Requirement: Reproduce every row below, word for word and line for line.

Given information:
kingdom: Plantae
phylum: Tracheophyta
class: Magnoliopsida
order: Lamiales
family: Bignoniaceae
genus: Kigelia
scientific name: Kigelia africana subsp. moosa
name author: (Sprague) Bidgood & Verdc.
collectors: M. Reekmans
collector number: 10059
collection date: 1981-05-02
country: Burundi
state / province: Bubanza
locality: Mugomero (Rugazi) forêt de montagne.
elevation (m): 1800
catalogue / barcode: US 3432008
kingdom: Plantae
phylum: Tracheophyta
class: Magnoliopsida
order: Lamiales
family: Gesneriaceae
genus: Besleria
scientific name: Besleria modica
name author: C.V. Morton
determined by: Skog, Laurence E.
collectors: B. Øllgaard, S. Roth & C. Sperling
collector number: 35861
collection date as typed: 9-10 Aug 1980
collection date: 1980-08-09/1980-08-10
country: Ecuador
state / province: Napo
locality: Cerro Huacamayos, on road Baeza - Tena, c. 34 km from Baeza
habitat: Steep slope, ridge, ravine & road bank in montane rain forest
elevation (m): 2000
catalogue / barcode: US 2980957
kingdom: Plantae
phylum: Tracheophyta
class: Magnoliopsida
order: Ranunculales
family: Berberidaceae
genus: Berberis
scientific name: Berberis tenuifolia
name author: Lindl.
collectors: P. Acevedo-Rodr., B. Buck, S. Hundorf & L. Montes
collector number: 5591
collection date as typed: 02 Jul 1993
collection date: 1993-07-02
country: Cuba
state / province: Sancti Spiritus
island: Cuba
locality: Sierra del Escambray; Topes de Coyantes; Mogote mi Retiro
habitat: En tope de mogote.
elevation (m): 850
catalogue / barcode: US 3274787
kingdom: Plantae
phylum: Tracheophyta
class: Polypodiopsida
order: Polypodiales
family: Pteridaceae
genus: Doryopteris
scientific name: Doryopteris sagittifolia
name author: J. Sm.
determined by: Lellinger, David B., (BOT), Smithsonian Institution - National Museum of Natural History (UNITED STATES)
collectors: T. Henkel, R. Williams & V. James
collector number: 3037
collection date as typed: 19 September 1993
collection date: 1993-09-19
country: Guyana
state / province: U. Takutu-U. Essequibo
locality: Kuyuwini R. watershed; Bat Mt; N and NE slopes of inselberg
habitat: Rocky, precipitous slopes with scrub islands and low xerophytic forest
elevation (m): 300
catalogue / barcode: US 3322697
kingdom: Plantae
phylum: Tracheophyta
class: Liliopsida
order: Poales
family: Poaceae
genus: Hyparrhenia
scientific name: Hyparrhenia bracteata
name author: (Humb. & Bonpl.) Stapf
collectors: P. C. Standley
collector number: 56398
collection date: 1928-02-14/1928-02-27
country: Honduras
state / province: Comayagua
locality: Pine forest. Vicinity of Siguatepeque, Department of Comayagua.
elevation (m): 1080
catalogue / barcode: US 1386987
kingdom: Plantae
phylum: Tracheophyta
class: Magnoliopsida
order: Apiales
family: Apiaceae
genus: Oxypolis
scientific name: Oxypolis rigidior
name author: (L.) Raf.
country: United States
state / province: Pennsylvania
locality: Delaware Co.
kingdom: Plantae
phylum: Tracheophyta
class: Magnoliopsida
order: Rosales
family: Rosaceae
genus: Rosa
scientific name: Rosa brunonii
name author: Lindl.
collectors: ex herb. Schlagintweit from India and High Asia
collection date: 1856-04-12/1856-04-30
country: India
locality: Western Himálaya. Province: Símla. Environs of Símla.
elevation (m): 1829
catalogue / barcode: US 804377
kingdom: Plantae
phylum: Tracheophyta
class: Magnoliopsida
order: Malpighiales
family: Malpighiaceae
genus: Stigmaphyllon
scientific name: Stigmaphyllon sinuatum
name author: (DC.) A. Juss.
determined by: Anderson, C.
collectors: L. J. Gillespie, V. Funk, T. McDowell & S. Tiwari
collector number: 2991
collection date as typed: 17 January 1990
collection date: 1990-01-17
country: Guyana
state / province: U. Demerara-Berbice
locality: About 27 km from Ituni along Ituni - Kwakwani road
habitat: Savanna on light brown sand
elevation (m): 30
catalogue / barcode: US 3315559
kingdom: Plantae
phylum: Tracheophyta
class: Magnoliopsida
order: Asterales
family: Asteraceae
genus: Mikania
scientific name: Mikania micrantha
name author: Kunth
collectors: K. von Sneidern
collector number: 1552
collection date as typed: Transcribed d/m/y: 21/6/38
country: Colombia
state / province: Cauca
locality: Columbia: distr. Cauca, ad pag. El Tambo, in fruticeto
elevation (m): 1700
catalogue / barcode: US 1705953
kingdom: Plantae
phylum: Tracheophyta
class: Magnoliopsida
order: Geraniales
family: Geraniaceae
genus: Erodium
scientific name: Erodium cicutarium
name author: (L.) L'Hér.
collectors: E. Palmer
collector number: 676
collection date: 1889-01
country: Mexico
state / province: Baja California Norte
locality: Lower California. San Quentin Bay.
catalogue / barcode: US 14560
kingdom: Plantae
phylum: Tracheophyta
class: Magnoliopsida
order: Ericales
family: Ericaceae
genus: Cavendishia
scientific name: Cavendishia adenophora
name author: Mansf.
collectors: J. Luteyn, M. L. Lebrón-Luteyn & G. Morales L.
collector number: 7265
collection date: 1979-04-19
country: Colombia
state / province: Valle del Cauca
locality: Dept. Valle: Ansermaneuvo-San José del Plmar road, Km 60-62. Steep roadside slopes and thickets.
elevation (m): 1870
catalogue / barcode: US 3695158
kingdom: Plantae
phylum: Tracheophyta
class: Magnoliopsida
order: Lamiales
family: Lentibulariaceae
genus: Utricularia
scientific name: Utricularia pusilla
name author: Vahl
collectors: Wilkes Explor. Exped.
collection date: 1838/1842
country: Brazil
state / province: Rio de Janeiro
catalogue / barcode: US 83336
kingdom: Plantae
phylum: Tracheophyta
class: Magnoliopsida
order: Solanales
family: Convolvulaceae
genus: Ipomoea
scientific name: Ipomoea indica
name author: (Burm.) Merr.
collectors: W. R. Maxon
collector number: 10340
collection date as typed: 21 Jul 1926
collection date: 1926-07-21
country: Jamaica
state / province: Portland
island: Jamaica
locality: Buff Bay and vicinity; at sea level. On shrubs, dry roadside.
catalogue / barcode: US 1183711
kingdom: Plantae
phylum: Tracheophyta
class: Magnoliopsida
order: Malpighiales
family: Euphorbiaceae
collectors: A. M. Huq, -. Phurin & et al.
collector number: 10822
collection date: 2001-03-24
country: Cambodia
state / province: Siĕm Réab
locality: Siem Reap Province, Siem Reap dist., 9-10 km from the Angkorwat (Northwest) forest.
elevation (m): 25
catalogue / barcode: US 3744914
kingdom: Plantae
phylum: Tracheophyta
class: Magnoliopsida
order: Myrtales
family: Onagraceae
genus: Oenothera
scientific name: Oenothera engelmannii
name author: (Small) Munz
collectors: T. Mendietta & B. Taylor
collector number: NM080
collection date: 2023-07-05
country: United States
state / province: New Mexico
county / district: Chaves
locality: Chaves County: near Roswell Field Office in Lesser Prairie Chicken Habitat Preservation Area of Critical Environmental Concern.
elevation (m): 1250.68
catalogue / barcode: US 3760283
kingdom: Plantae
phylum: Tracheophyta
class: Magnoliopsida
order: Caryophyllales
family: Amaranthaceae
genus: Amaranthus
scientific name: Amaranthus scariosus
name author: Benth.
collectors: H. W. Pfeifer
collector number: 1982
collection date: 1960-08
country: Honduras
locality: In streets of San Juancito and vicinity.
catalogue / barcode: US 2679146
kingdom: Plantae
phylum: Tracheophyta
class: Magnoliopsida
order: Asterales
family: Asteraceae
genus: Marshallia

Written solution:
kingdom: Plantae
phylum: Tracheophyta
class: Magnoliopsida
order: Lamiales
family: Bignoniaceae
genus: Kigelia
scientific name: Kigelia africana subsp. moosa
name author: (Sprague) Bidgood & Verdc.
collectors: M. Reekmans
collector number: 10059
collection date: 1981-05-02
country: Burundi
state / province: Bubanza
locality: Mugomero (Rugazi) forêt de montagne.
elevation (m): 1800
catalogue / barcode: US 3432008
kingdom: Plantae
phylum: Tracheophyta
class: Magnoliopsida
order: Lamiales
family: Gesneriaceae
genus: Besleria
scientific name: Besleria modica
name author: C.V. Morton
determined by: Skog, Laurence E.
collectors: B. Øllgaard, S. Roth & C. Sperling
collector number: 35861
collection date as typed: 9-10 Aug 1980
collection date: 1980-08-09/1980-08-10
country: Ecuador
state / province: Napo
locality: Cerro Huacamayos, on road Baeza - Tena, c. 34 km from Baeza
habitat: Steep slope, ridge, ravine & road bank in montane rain forest
elevation (m): 2000
catalogue / barcode: US 2980957
kingdom: Plantae
phylum: Tracheophyta
class: Magnoliopsida
order: Ranunculales
family: Berberidaceae
genus: Berberis
scientific name: Berberis tenuifolia
name author: Lindl.
collectors: P. Acevedo-Rodr., B. Buck, S. Hundorf & L. Montes
collector number: 5591
collection date as typed: 02 Jul 1993
collection date: 1993-07-02
country: Cuba
state / province: Sancti Spiritus
island: Cuba
locality: Sierra del Escambray; Topes de Coyantes; Mogote mi Retiro
habitat: En tope de mogote.
elevation (m): 850
catalogue / barcode: US 3274787
kingdom: Plantae
phylum: Tracheophyta
class: Polypodiopsida
order: Polypodiales
family: Pteridaceae
genus: Doryopteris
scientific name: Doryopteris sagittifolia
name author: J. Sm.
determined by: Lellinger, David B., (BOT), Smithsonian Institution - National Museum of Natural History (UNITED STATES)
collectors: T. Henkel, R. Williams & V. James
collector number: 3037
collection date as typed: 19 September 1993
collection date: 1993-09-19
country: Guyana
state / province: U. Takutu-U. Essequibo
locality: Kuyuwini R. watershed; Bat Mt; N and NE slopes of inselberg
habitat: Rocky, precipitous slopes with scrub islands and low xerophytic forest
elevation (m): 300
catalogue / barcode: US 3322697
kingdom: Plantae
phylum: Tracheophyta
class: Liliopsida
order: Poales
family: Poaceae
genus: Hyparrhenia
scientific name: Hyparrhenia bracteata
name author: (Humb. & Bonpl.) Stapf
collectors: P. C. Standley
collector number: 56398
collection date: 1928-02-14/1928-02-27
country: Honduras
state / province: Comayagua
locality: Pine forest. Vicinity of Siguatepeque, Department of Comayagua.
elevation (m): 1080
catalogue / barcode: US 1386987
kingdom: Plantae
phylum: Tracheophyta
class: Magnoliopsida
order: Apiales
family: Apiaceae
genus: Oxypolis
scientific name: Oxypolis rigidior
name author: (L.) Raf.
country: United States
state / province: Pennsylvania
locality: Delaware Co.
kingdom: Plantae
phylum: Tracheophyta
class: Magnoliopsida
order: Rosales
family: Rosaceae
genus: Rosa
scientific name: Rosa brunonii
name author: Lindl.
collectors: ex herb. Schlagintweit from India and High Asia
collection date: 1856-04-12/1856-04-30
country: India
locality: Western Himálaya. Province: Símla. Environs of Símla.
elevation (m): 1829
catalogue / barcode: US 804377
kingdom: Plantae
phylum: Tracheophyta
class: Magnoliopsida
order: Malpighiales
family: Malpighiaceae
genus: Stigmaphyllon
scientific name: Stigmaphyllon sinuatum
name author: (DC.) A. Juss.
determined by: Anderson, C.
collectors: L. J. Gillespie, V. Funk, T. McDowell & S. Tiwari
collector number: 2991
collection date as typed: 17 January 1990
collection date: 1990-01-17
country: Guyana
state / province: U. Demerara-Berbice
locality: About 27 km from Ituni along Ituni - Kwakwani road
habitat: Savanna on light brown sand
elevation (m): 30
catalogue / barcode: US 3315559
kingdom: Plantae
phylum: Tracheophyta
class: Magnoliopsida
order: Asterales
family: Asteraceae
genus: Mikania
scientific name: Mikania micrantha
name author: Kunth
collectors: K. von Sneidern
collector number: 1552
collection date as typed: Transcribed d/m/y: 21/6/38
country: Colombia
state / province: Cauca
locality: Columbia: distr. Cauca, ad pag. El Tambo, in fruticeto
elevation (m): 1700
catalogue / barcode: US 1705953
kingdom: Plantae
phylum: Tracheophyta
class: Magnoliopsida
order: Geraniales
family: Geraniaceae
genus: Erodium
scientific name: Erodium cicutarium
name author: (L.) L'Hér.
collectors: E. Palmer
collector number: 676
collection date: 1889-01
country: Mexico
state / province: Baja California Norte
locality: Lower California. San Quentin Bay.
catalogue / barcode: US 14560
kingdom: Plantae
phylum: Tracheophyta
class: Magnoliopsida
order: Ericales
family: Ericaceae
genus: Cavendishia
scientific name: Cavendishia adenophora
name author: Mansf.
collectors: J. Luteyn, M. L. Lebrón-Luteyn & G. Morales L.
collector number: 7265
collection date: 1979-04-19
country: Colombia
state / province: Valle del Cauca
locality: Dept. Valle: Ansermaneuvo-San José del Plmar road, Km 60-62. Steep roadside slopes and thickets.
elevation (m): 1870
catalogue / barcode: US 3695158
kingdom: Plantae
phylum: Tracheophyta
class: Magnoliopsida
order: Lamiales
family: Lentibulariaceae
genus: Utricularia
scientific name: Utricularia pusilla
name author: Vahl
collectors: Wilkes Explor. Exped.
collection date: 1838/1842
country: Brazil
state / province: Rio de Janeiro
catalogue / barcode: US 83336
kingdom: Plantae
phylum: Tracheophyta
class: Magnoliopsida
order: Solanales
family: Convolvulaceae
genus: Ipomoea
scientific name: Ipomoea indica
name author: (Burm.) Merr.
collectors: W. R. Maxon
collector number: 10340
collection date as typed: 21 Jul 1926
collection date: 1926-07-21
country: Jamaica
state / province: Portland
island: Jamaica
locality: Buff Bay and vicinity; at sea level. On shrubs, dry roadside.
catalogue / barcode: US 1183711
kingdom: Plantae
phylum: Tracheophyta
class: Magnoliopsida
order: Malpighiales
family: Euphorbiaceae
collectors: A. M. Huq, -. Phurin & et al.
collector number: 10822
collection date: 2001-03-24
country: Cambodia
state / province: Siĕm Réab
locality: Siem Reap Province, Siem Reap dist., 9-10 km from the Angkorwat (Northwest) forest.
elevation (m): 25
catalogue / barcode: US 3744914
kingdom: Plantae
phylum: Tracheophyta
class: Magnoliopsida
order: Myrtales
family: Onagraceae
genus: Oenothera
scientific name: Oenothera engelmannii
name author: (Small) Munz
collectors: T. Mendietta & B. Taylor
collector number: NM080
collection date: 2023-07-05
country: United States
state / province: New Mexico
county / district: Chaves
locality: Chaves County: near Roswell Field Office in Lesser Prairie Chicken Habitat Preservation Area of Critical Environmental Concern.
elevation (m): 1250.68
catalogue / barcode: US 3760283
kingdom: Plantae
phylum: Tracheophyta
class: Magnoliopsida
order: Caryophyllales
family: Amaranthaceae
genus: Amaranthus
scientific name: Amaranthus scariosus
name author: Benth.
collectors: H. W. Pfeifer
collector number: 1982
collection date: 1960-08
country: Honduras
locality: In streets of San Juancito and vicinity.
catalogue / barcode: US 2679146
kingdom: Plantae
phylum: Tracheophyta
class: Magnoliopsida
order: Asterales
family: Asteraceae
genus: Marshallia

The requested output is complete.